Royal Concertgebouw Orchestrs. Riccardo Chailly - conductor. Viktor Liberman, Jaap Van Zweden
Symphony No. 5 (Concerto Grosso No. 4)
"Death and transfiguration" is an arch-concept of Romanticism; it defines an era, perhaps an entire century. It is a concept omnipresent in Alfred Schnittke's music, and yet his music is never quite Romantic. In a typical Schnittke concerto or symphony, there are no easy heroes, no valiant deaths; and almost never is there a celestial-bound Resurrection ala Gustav Mahler's Second Symphony or Richard Strauss's Tod und Verklarung. In Schnittke, death is uglier and weirder, and often utterly surprising; transfiguration frequently interrupts, too early or too late. And then the two coexist: the waking die, the dead walk, and phantoms dance wildly on their graves.

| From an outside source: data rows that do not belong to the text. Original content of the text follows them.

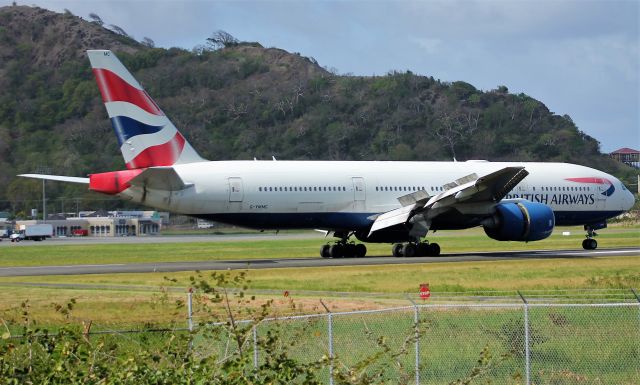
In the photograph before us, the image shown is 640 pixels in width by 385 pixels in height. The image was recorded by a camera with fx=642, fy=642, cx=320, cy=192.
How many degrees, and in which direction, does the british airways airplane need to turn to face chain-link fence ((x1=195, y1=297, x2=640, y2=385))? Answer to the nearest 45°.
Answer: approximately 135° to its right

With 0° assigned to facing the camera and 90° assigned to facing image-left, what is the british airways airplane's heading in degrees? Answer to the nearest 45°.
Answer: approximately 225°
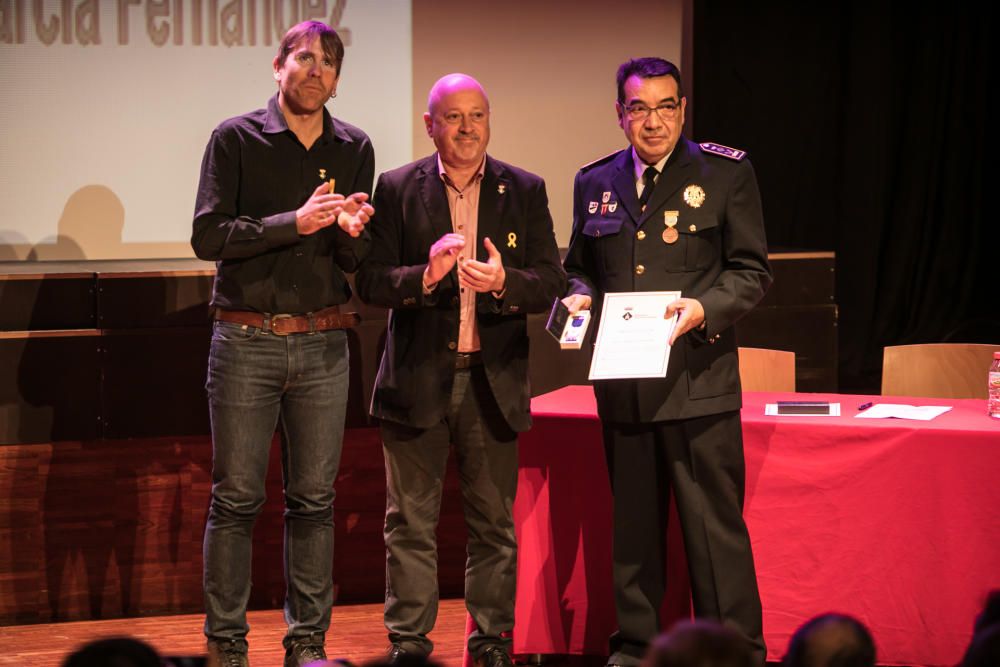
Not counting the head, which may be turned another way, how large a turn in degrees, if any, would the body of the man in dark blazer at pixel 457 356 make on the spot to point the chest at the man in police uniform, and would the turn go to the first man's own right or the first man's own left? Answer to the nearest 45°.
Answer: approximately 90° to the first man's own left

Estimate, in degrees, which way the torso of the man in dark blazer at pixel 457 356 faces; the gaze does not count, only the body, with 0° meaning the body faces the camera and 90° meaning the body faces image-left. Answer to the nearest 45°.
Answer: approximately 0°

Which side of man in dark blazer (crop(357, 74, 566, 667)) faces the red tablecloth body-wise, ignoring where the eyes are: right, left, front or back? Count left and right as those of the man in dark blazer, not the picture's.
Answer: left

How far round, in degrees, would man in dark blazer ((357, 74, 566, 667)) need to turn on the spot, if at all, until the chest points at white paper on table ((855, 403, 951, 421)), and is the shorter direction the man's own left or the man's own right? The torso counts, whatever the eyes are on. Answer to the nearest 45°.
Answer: approximately 90° to the man's own left

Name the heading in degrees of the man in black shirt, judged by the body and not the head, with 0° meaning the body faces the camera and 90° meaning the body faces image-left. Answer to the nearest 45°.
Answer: approximately 315°

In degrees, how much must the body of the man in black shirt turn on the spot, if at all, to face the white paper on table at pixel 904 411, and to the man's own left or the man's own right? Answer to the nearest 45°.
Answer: approximately 45° to the man's own left

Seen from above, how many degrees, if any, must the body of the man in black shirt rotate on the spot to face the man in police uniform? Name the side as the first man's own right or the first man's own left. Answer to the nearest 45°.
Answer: approximately 45° to the first man's own left
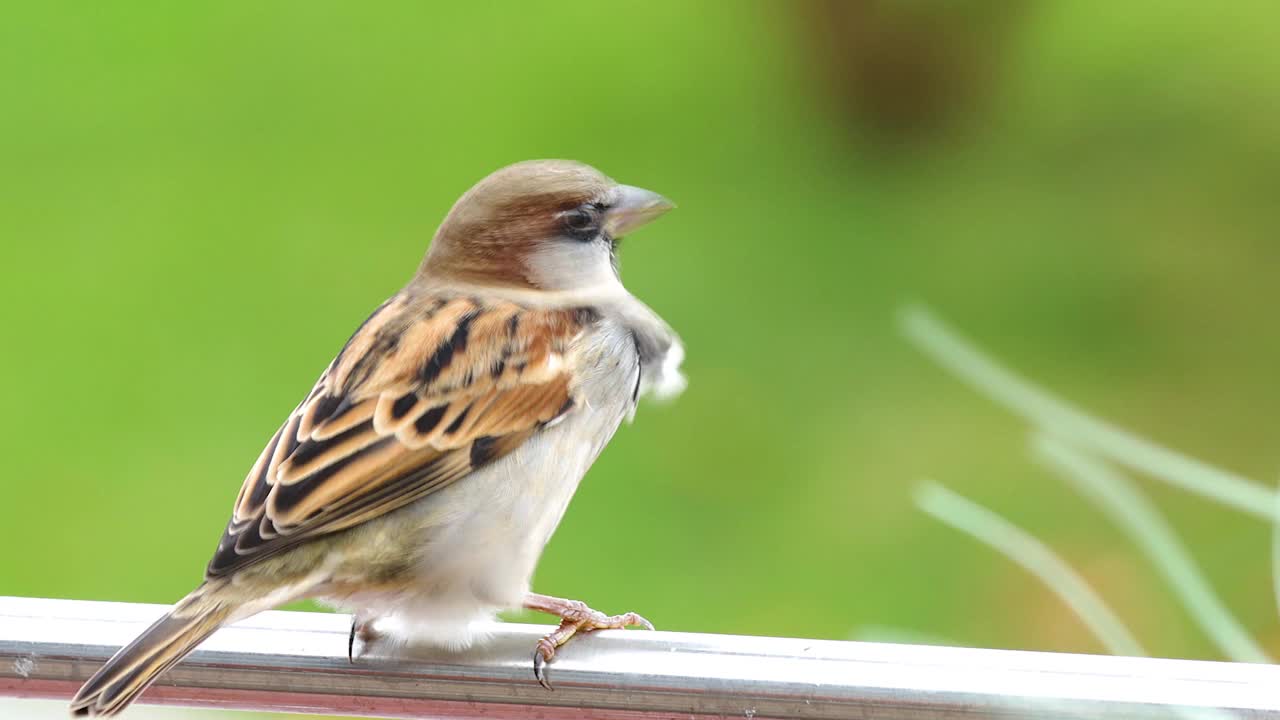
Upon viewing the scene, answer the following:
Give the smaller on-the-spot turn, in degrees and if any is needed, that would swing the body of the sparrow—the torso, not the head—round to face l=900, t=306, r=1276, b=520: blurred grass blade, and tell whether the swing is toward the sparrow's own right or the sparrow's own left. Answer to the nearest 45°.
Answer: approximately 45° to the sparrow's own left

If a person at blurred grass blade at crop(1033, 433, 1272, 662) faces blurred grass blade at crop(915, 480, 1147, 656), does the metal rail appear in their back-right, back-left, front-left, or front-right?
front-left

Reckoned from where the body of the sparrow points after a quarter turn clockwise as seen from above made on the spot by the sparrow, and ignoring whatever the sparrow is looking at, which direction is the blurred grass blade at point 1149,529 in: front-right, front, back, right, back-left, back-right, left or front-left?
back-left

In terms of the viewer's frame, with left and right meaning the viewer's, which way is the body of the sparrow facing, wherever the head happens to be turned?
facing to the right of the viewer
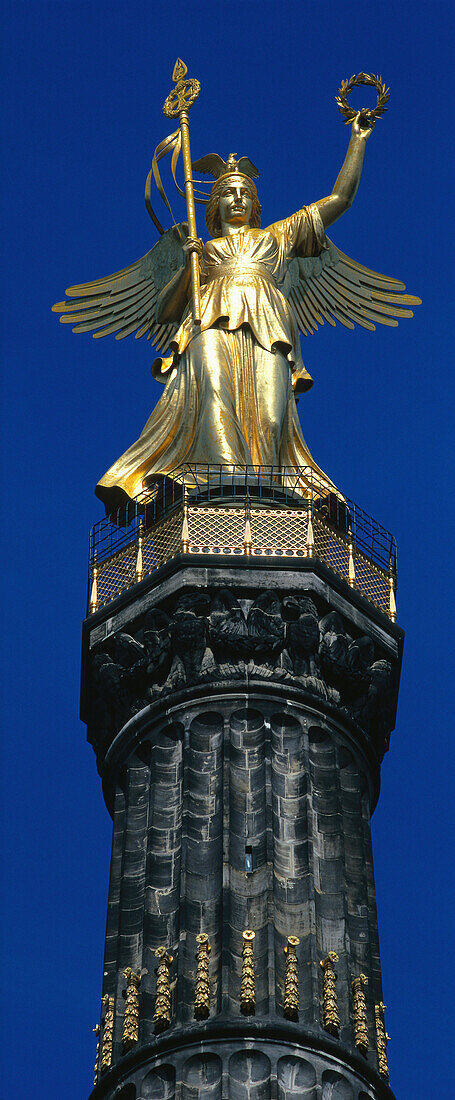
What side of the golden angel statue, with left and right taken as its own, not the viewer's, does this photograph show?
front
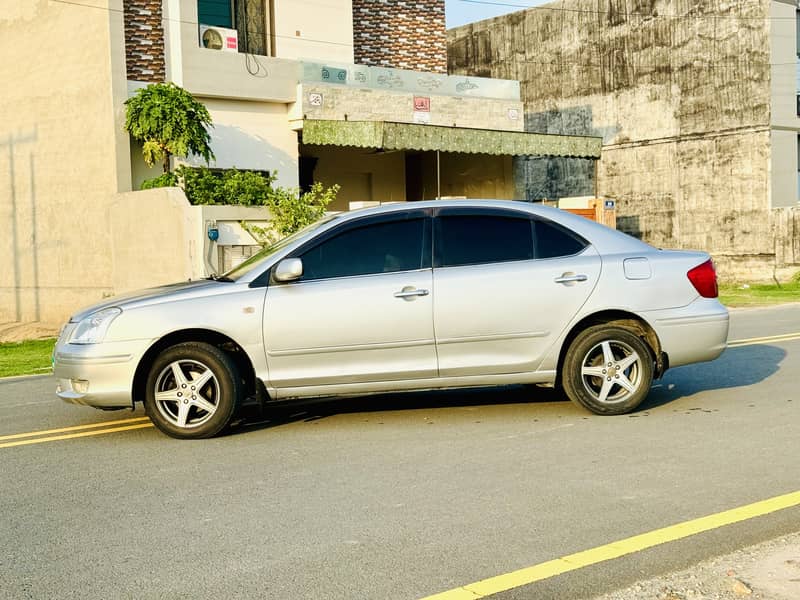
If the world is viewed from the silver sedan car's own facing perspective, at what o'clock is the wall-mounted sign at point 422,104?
The wall-mounted sign is roughly at 3 o'clock from the silver sedan car.

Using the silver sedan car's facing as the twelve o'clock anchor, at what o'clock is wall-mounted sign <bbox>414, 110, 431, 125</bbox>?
The wall-mounted sign is roughly at 3 o'clock from the silver sedan car.

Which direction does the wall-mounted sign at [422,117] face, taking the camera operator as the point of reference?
facing the viewer

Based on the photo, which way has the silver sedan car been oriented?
to the viewer's left

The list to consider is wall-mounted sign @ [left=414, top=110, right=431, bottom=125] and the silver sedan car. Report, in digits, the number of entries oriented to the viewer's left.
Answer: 1

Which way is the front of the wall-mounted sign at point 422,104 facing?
toward the camera

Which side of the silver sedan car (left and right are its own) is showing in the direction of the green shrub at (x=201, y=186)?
right

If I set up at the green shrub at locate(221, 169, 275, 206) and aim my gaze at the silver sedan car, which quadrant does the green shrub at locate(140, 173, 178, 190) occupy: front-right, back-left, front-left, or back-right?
back-right

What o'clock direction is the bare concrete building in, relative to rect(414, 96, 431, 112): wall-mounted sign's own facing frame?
The bare concrete building is roughly at 8 o'clock from the wall-mounted sign.

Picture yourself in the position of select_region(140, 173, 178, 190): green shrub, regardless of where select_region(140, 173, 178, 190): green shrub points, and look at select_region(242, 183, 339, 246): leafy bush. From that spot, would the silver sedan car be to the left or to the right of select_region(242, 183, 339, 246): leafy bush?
right

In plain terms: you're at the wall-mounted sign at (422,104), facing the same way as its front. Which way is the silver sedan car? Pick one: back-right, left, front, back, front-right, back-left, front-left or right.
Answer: front

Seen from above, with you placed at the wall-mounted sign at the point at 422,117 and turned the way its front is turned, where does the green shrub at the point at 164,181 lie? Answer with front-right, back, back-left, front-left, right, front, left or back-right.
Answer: front-right

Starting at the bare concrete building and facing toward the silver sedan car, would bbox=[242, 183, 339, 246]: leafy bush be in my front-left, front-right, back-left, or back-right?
front-right

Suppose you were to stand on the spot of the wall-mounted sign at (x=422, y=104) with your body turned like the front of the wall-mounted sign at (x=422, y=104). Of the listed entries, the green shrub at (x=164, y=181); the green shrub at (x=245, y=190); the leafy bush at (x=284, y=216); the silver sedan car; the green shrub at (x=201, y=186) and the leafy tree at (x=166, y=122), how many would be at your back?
0

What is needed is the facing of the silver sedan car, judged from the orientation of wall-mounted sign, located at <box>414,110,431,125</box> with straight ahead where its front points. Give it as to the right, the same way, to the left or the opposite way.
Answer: to the right

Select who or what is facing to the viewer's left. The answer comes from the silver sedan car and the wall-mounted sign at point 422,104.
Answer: the silver sedan car

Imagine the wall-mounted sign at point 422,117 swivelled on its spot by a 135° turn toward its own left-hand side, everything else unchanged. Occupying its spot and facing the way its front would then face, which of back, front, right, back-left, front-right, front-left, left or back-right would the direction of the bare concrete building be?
front
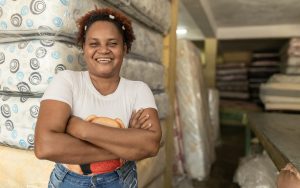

Schnittke's Concerto Grosso No. 4 / Symphony No. 5 (1988) inhabits such a zombie world. As the title suggests, the first "transfiguration" is that of the work's own genre. What starts as Baroque-Classical pastiche, complete with violin, oboe, and harpsichord soloists, turns via labyrinthine folds into a full Romantic symphony. In doing this, Schnittke creates layers of parody: Schnittke's fake-Baroque is actually his fake-Stravinsky faking Baroque, and Schnittke's fake-Romantic is actually his fake-Mahler faking Romantic - so what Schnittke "resurrects" may have never actually lived in the first place. The actual moment of transfiguration, the beginning of the Symphony "proper," doesn't begin until the work is half over. Only in the third of the piece's four movements, with the ghosts of Stravinsky and Mahler buried, does Schnittke's own musical mind take over.
The work's opening Allegro immediately alludes to a famous Stravinsky work, the Violin Concerto in D. Itself a kind of stylized melange of Baroque intricacy and Viennese Classicism, Stravinsky's work had already constructed for itself an idealized, imaginary past. Schnittke tattoos this allusion with a new surreal violence: three soloists instead of one, and a full orchestra instead of a chamber ensemble. The ripieno fumbles, the tutti tumbles, and the unbalanced movement finally explodes in a gruesome scaffold-march - whose executionees appear to be both the soloists and the genre they enact.
If Schnittke's first movement attempts to kill off an idealized past, his second attempts to resurrect a very real past, by attempting to finish the second movement of Mahler's half-completed Piano Quartet - his only surviving piece of instrumental chamber music- written when the composer was only 16. Schnittke outlines the melody of Mahler's scherzo, and initiates a series of trials to realize the completed work. Each endeavor fails more noisily, until the entire orchestra commits percussive suicide. Strange transfiguration follows, as Schnittke quotes the Mahler in its entirety (only a handful of bars) with its original instruments (only four, at the very back of the orchestra). Thus the first two movements form a palindrome: the first begins with soloists, only to be destroyed by the orchestra, while the second destroys the orchestra, only to end with soloists.
The first two movements also form a prelude to the "real" Symphony, where Schnittke creates a stylistically "pure" world - a sort of Schnittke without masks. The model is still Mahler, however, especially the Mahler of the Fifth and Ninth symphonies: there and here, one hears a music full of bile and blood: tumultuous, lyrical, and unstoppable. And yet, despite this confessional immediacy, perhaps this "two-movement Symphony" with a "two-movement Concerto-Prelude" transfigures yet another ghost, wears yet another mask: that of Franz Schubert, in his own two-movement "Unfinished" Symphony.